## Challenge
Name the open source indexing library that OmniFind Yahoo! uses, according to the article on corporate web data.

## Extract to read
The Web Data Dilemma
You've sorted out your back-end storage, but what about your Web data?
December 19, 2006
3:20 PM -- When I started my first job in 1994, people were still scratching their heads and working out exactly what the Internet meant for businesses. Back then, in the days of the "Information Superhighway" -- and the still-ubiquitous fax machine -- we knew we were on the verge of something big.
Now, more than a decade later, many businesses are faced with something big indeed -- their corporate Websites. And they have scarier problems than restricting employee access to X-rated sites or worrying about hackers or that weird guy from accounting who never emerges from his cubicle.
The sheer volume of data on the corporate Intranet is apt to be top of mind for CIOs. Quite simply, many businesses don't know what they've got, yet they're under pressure to classify this data and index it for compliance, regulatory, and business purposes.
Enter Google. The Mountain View, Calif.-based search giant has already made a song and dance about Web classification, unveiling a high-end search appliance called the OneBox aimed at enterprises and a low-end Mini device for smaller firms. (See Google Unveils New Mini.)
Google touts its search devices as a way for users to target data on specific business intelligence applications. The OneBox, for instance, trawls the Web with workforce automation, customer resource management (CRM), enterprise resource planning (ERP), and business intelligence packages. (See Google One-Ups Intranet Search, Google Intros OneBox, Google Bangs Application Drum, and SAS, Google Join for Search.)Other vendors are also jostling for position in the search space. Earlier this month IBM and Yahoo, for example, introduced free software which they claim will let IT managers quickly find Web-based data. OmniFind Yahoo! uses the open source Lucene indexing library and represents both vendors' first step into a growing market.

## Dataset extract
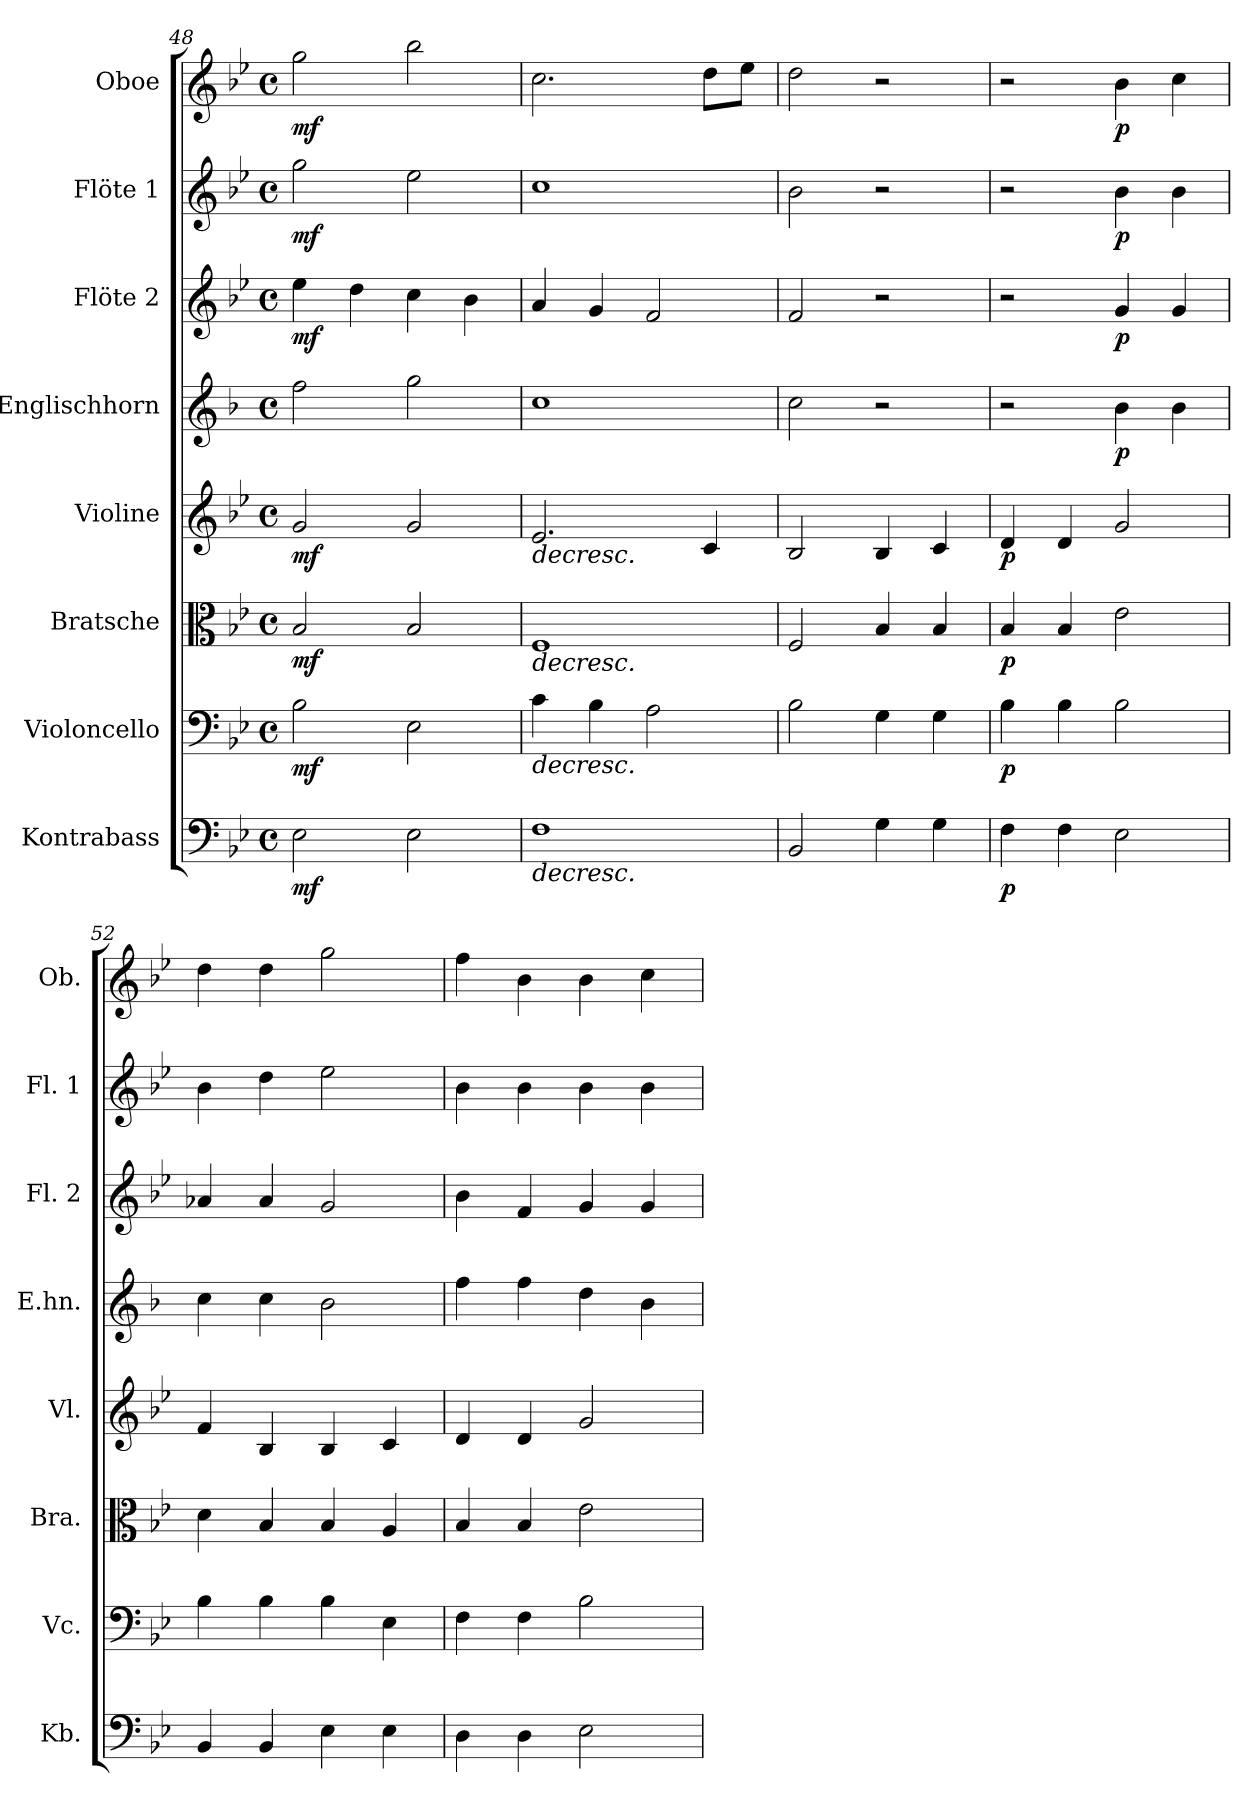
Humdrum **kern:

**kern	**dynam	**kern	**dynam	**kern	**dynam	**kern	**dynam	**kern	**dynam	**kern	**dynam	**kern	**dynam	**kern	**dynam
*part8	*part8	*part7	*part7	*part6	*part6	*part5	*part5	*part4	*part4	*part3	*part3	*part2	*part2	*part1	*part1
*staff8	*staff8	*staff7	*staff7	*staff6	*staff6	*staff5	*staff5	*staff4	*staff4	*staff3	*staff3	*staff2	*staff2	*staff1	*staff1
*I"Kontrabass	*	*I"Violoncello	*	*I"Bratsche	*	*I"Violine	*	*I"Englischhorn	*	*I"Flöte 2	*	*I"Flöte 1	*	*I"Oboe	*
*I'Kb.	*	*I'Vc.	*	*I'Bra.	*	*I'Vl.	*	*I'E.hn.	*	*I'Fl. 2	*	*I'Fl. 1	*	*I'Ob.	*
*clefF4	*	*clefF4	*	*clefC3	*	*clefG2	*	*clefG2	*	*clefG2	*	*clefG2	*	*clefG2	*
*ITrd7c12	*	*	*	*	*	*	*	*ITrd4c7	*	*	*	*	*	*	*
*k[b-e-]	*	*k[b-e-]	*	*k[b-e-]	*	*k[b-e-]	*	*k[b-e-]	*	*k[b-e-]	*	*k[b-e-]	*	*k[b-e-]	*
*M4/4	*	*M4/4	*	*M4/4	*	*M4/4	*	*M4/4	*	*M4/4	*	*M4/4	*	*M4/4	*
*met(c)	*	*met(c)	*	*met(c)	*	*met(c)	*	*met(c)	*	*met(c)	*	*met(c)	*	*met(c)	*
=48	=48	=48	=48	=48	=48	=48	=48	=48	=48	=48	=48	=48	=48	=48	=48
!	!LO:DY:b	!	!LO:DY:b	!	!LO:DY:b	!	!LO:DY:b	!	!	!	!LO:DY:b	!	!LO:DY:b	!	!LO:DY:b
2EE-\	mf	2B-\	mf	2B-/	mf	2g/	mf	2b-\	.	4ee-\	mf	2gg\	mf	2gg\	mf
.	.	.	.	.	.	.	.	.	.	4dd\	.	.	.	.	.
2EE-\	.	2E-\	.	2B-/	.	2g/	.	2cc\	.	4cc\	.	2ee-\	.	2bb-\	.
.	.	.	.	.	.	.	.	.	.	4b-\	.	.	.	.	.
=49	=49	=49	=49	=49	=49	=49	=49	=49	=49	=49	=49	=49	=49	=49	=49
!	!LO:HP:b	!	!LO:HP:b	!	!LO:HP:b	!	!LO:HP:b	!	!	!	!	!	!	!	!
1FF	>	4c\	>	1F	>	2.e-/	>	1f	.	4a/	.	1cc	.	2.cc\	.
.	.	4B-\	.	.	.	.	.	.	.	4g/	.	.	.	.	.
.	.	2A\	.	.	.	.	.	.	.	2f/	.	.	.	.	.
.	.	.	.	.	.	4c/	.	.	.	.	.	.	.	8dd\L	.
.	.	.	.	.	.	.	.	.	.	.	.	.	.	8ee-\J	.
!!LO:PB:g=z
=50	=50	=50	=50	=50	=50	=50	=50	=50	=50	=50	=50	=50	=50	=50	=50
2BBB-/	.	2B-\	.	2F/	.	2B-/	.	2f\	.	2f/	.	2b-\	.	2dd\	.
4GG\	.	4G\	.	4B-/	.	4B-/	.	2r	.	2r	.	2r	.	2r	.
4GG\	.	4G\	.	4B-/	.	4c/	.	.	.	.	.	.	.	.	.
=51	=51	=51	=51	=51	=51	=51	=51	=51	=51	=51	=51	=51	=51	=51	=51
!	!LO:DY:b	!	!LO:DY:b	!	!LO:DY:b	!	!LO:DY:b	!	!	!	!	!	!	!	!
4FF\	p	4B-\	p	4B-/	p	4d/	p	2r	.	2r	.	2r	.	2r	.
4FF\	]	4B-\	]	4B-/	]	4d/	]	.	.	.	.	.	.	.	.
!	!	!	!	!	!	!	!	!	!LO:DY:b	!	!LO:DY:b	!	!LO:DY:b	!	!LO:DY:b
2EE-\	.	2B-\	.	2e-\	.	2g/	.	4e-\	p	4g/	p	4b-\	p	4b-\	p
.	.	.	.	.	.	.	.	4e-\	.	4g/	.	4b-\	.	4cc\	.
=52	=52	=52	=52	=52	=52	=52	=52	=52	=52	=52	=52	=52	=52	=52	=52
4BBB-/	.	4B-\	.	4d\	.	4f/	.	4f\	.	4a-X/	.	4b-\	.	4dd\	.
4BBB-/	.	4B-\	.	4B-/	.	4B-/	.	4f\	.	4a-/	.	4dd\	.	4dd\	.
4EE-\	.	4B-\	.	4B-/	.	4B-/	.	2e-\	.	2g/	.	2ee-\	.	2gg\	.
4EE-\	.	4E-\	.	4A/	.	4c/	.	.	.	.	.	.	.	.	.
=53	=53	=53	=53	=53	=53	=53	=53	=53	=53	=53	=53	=53	=53	=53	=53
4DD\	.	4F\	.	4B-/	.	4d/	.	4b-\	.	4b-\	.	4b-\	.	4ff\	.
4DD\	.	4F\	.	4B-/	.	4d/	.	4b-\	.	4f/	.	4b-\	.	4b-\	.
2EE-\	.	2B-\	.	2e-\	.	2g/	.	4g\	.	4g/	.	4b-\	.	4b-\	.
.	.	.	.	.	.	.	.	4e-\	.	4g/	.	4b-\	.	4cc\	.
=	=	=	=	=	=	=	=	=	=	=	=	=	=	=	=
*-	*-	*-	*-	*-	*-	*-	*-	*-	*-	*-	*-	*-	*-	*-	*-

## Solution below
Lucene